At the Go Red for Women runway show, a retailer is helping fund the fight against heart disease. NY1's Jessica Abo filed the following report.
The scene was red hot at the Go Red for Women Red Dress Collection.
Katie Holmes hosted the star-studded event, which puts heart disease in the spotlight.
"My father had heart disease. I can't think of a day of his life when we didn't struggle with it," said supermodel Veronica Webb. "And women need to be very aware, not only for themselves, because it's the number one killer of women, but also for the people in their family."

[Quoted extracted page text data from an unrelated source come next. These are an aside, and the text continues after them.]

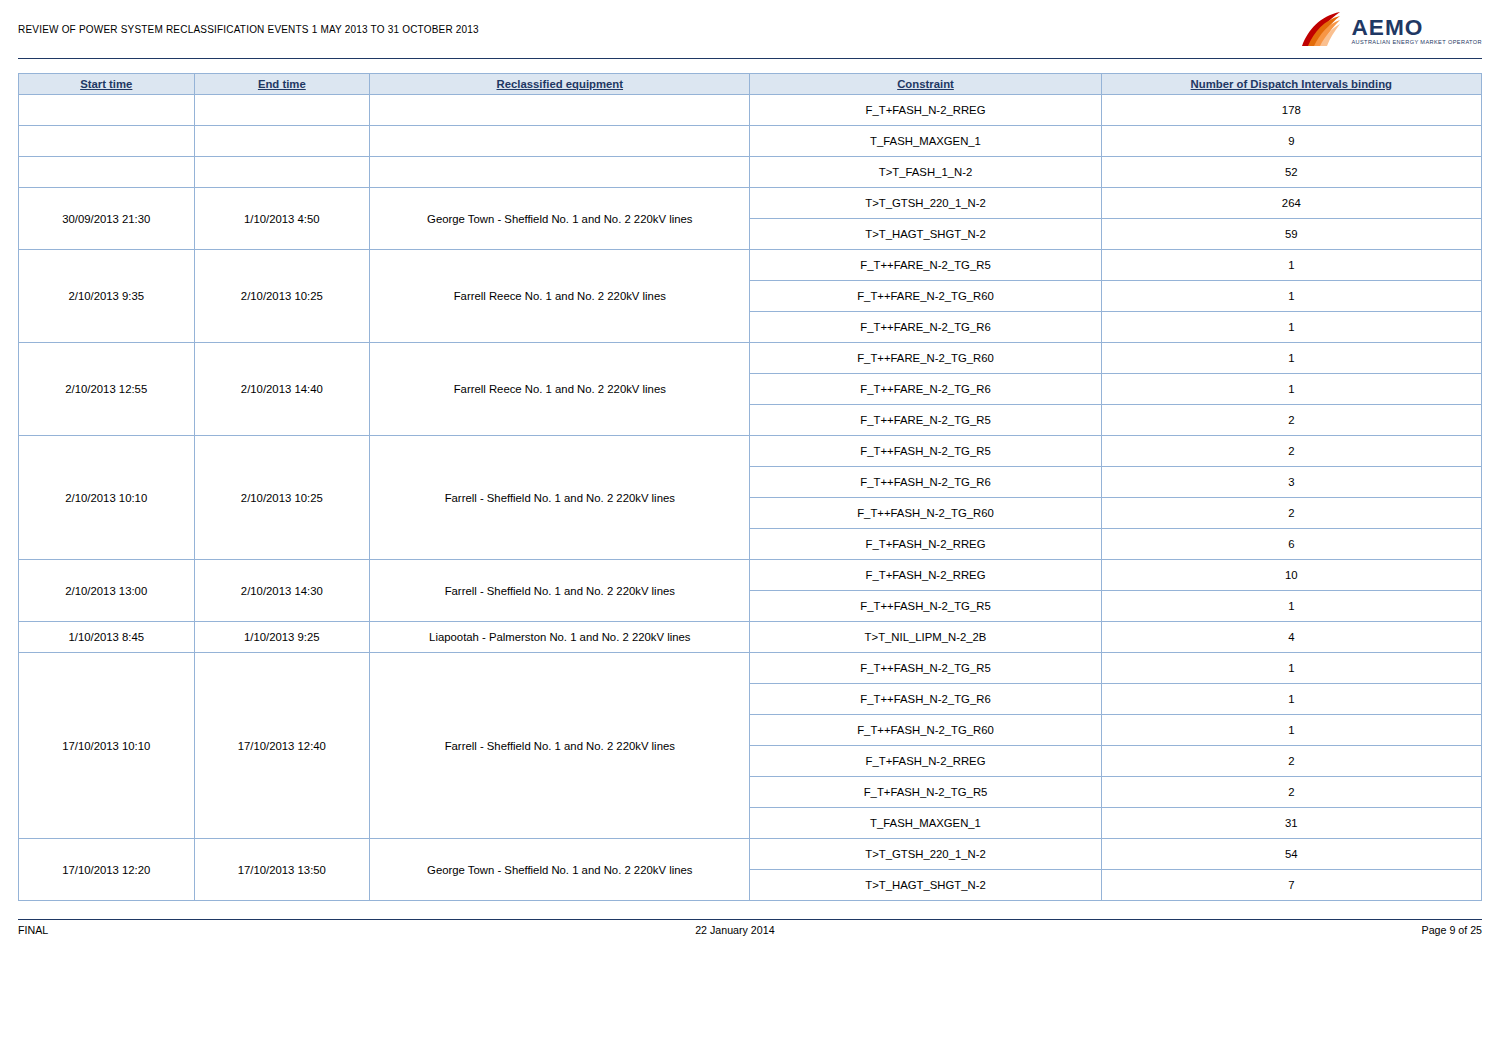Review of power system reclassification events 1 May 2013 to 31 October 2013
AEMO
Australian Energy Market Operator
| Start time | End time | Reclassified equipment | Constraint | Number of Dispatch Intervals binding |
| --- | --- | --- | --- | --- |
| | | | F_T+FASH_N-2_RREG | 178 |
| | | | T_FASH_MAXGEN_1 | 9 |
| | | | T>T_FASH_1_N-2 | 52 |
| 30/09/2013 21:30 | 1/10/2013 4:50 | George Town - Sheffield No. 1 and No. 2 220kV lines | T>T_GTSH_220_1_N-2 | 264 |
| T>T_HAGT_SHGT_N-2 | 59 |
| 2/10/2013 9:35 | 2/10/2013 10:25 | Farrell Reece No. 1 and No. 2 220kV lines | F_T++FARE_N-2_TG_R5 | 1 |
| F_T++FARE_N-2_TG_R60 | 1 |
| F_T++FARE_N-2_TG_R6 | 1 |
| 2/10/2013 12:55 | 2/10/2013 14:40 | Farrell Reece No. 1 and No. 2 220kV lines | F_T++FARE_N-2_TG_R60 | 1 |
| F_T++FARE_N-2_TG_R6 | 1 |
| F_T++FARE_N-2_TG_R5 | 2 |
| 2/10/2013 10:10 | 2/10/2013 10:25 | Farrell - Sheffield No. 1 and No. 2 220kV lines | F_T++FASH_N-2_TG_R5 | 2 |
| F_T++FASH_N-2_TG_R6 | 3 |
| F_T++FASH_N-2_TG_R60 | 2 |
| F_T+FASH_N-2_RREG | 6 |
| 2/10/2013 13:00 | 2/10/2013 14:30 | Farrell - Sheffield No. 1 and No. 2 220kV lines | F_T+FASH_N-2_RREG | 10 |
| F_T++FASH_N-2_TG_R5 | 1 |
| 1/10/2013 8:45 | 1/10/2013 9:25 | Liapootah - Palmerston No. 1 and No. 2 220kV lines | T>T_NIL_LIPM_N-2_2B | 4 |
| 17/10/2013 10:10 | 17/10/2013 12:40 | Farrell - Sheffield No. 1 and No. 2 220kV lines | F_T++FASH_N-2_TG_R5 | 1 |
| F_T++FASH_N-2_TG_R6 | 1 |
| F_T++FASH_N-2_TG_R60 | 1 |
| F_T+FASH_N-2_RREG | 2 |
| F_T+FASH_N-2_TG_R5 | 2 |
| T_FASH_MAXGEN_1 | 31 |
| 17/10/2013 12:20 | 17/10/2013 13:50 | George Town - Sheffield No. 1 and No. 2 220kV lines | T>T_GTSH_220_1_N-2 | 54 |
| T>T_HAGT_SHGT_N-2 | 7 |
FINAL
22 January 2014
Page 9 of 25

"My grandmother, my great-grandmother actually died of congestive heart failure," said Jessie James Decker, a singer, songwriter and fashion designer. "So for me, it's a very personal thing, and I just want to get the message out.
"The truth is that it effects a lot of women, and I think the sooner we are aware and educated about our heart health, we can live longer and healthier lives," said Diane Guerrero, actor, author and producer.
"The reason to be here is, it saves lives and it saves families. I'm very happy to be here with the American Heart Association wearing red for women," said actor Lucy Lawless.
The association started producing this runway show with Macy's back in 2004. Since then, the retailer has helped raised more than $60 million for education and research.
"I'm a Macy's executive. I've been with Macy's for 10 years," said survivor Odilia Cristabel Flores. "And it's an honor for me to be representing my company, have a healthy heart and be here as a survivor."
"My goal in wearing a dress tonight was to show my scar, to show every woman who is a survivor of open heart surgery to show their scars because showing your scar opens the conversation about heart disease and women," said survivor Nicole Hardy.
While this event celebrates fashion and having fun, survivors say it's also a chance to remind women to talk with their health care provider and know their family history.
"It's actually really just a tap on the shoulder," said actor CCH Pounder. "Go get your numbers checked. Take care of your diet. Take care of yourself a little bit more."
It's a message organizers hope more women take to heart.